== Segment start ==
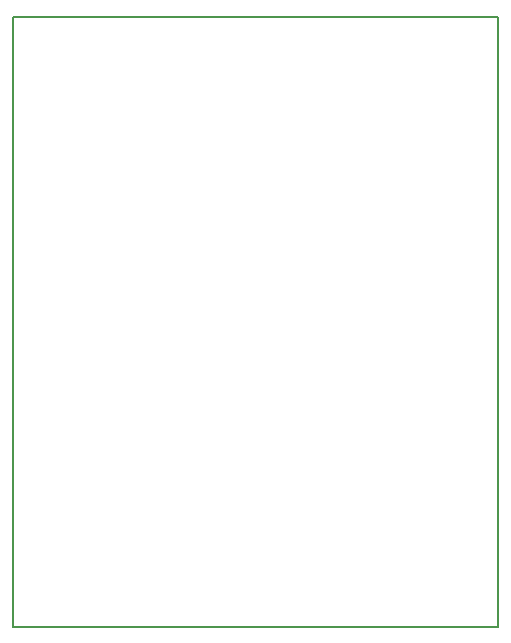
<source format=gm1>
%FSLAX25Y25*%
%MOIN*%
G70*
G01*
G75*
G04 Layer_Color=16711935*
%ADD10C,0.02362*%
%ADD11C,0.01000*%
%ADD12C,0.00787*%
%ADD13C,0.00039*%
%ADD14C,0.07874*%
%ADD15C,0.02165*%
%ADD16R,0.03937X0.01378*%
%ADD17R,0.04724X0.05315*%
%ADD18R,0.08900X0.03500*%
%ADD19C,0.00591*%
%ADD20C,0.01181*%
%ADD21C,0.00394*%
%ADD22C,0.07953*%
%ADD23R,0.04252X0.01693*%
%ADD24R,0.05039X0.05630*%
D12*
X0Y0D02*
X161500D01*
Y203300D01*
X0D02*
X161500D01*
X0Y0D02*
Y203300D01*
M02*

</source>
== Segment end ==
Exercise goal: Repeat the listing exactly, minus its pictures.

Result of the task:
<source format=gm1>
%FSLAX25Y25*%
%MOIN*%
G70*
G01*
G75*
G04 Layer_Color=16711935*
%ADD10C,0.02362*%
%ADD11C,0.01000*%
%ADD12C,0.00787*%
%ADD13C,0.00039*%
%ADD14C,0.07874*%
%ADD15C,0.02165*%
%ADD16R,0.03937X0.01378*%
%ADD17R,0.04724X0.05315*%
%ADD18R,0.08900X0.03500*%
%ADD19C,0.00591*%
%ADD20C,0.01181*%
%ADD21C,0.00394*%
%ADD22C,0.07953*%
%ADD23R,0.04252X0.01693*%
%ADD24R,0.05039X0.05630*%
D12*
X0Y0D02*
X161500D01*
Y203300D01*
X0D02*
X161500D01*
X0Y0D02*
Y203300D01*
M02*

</source>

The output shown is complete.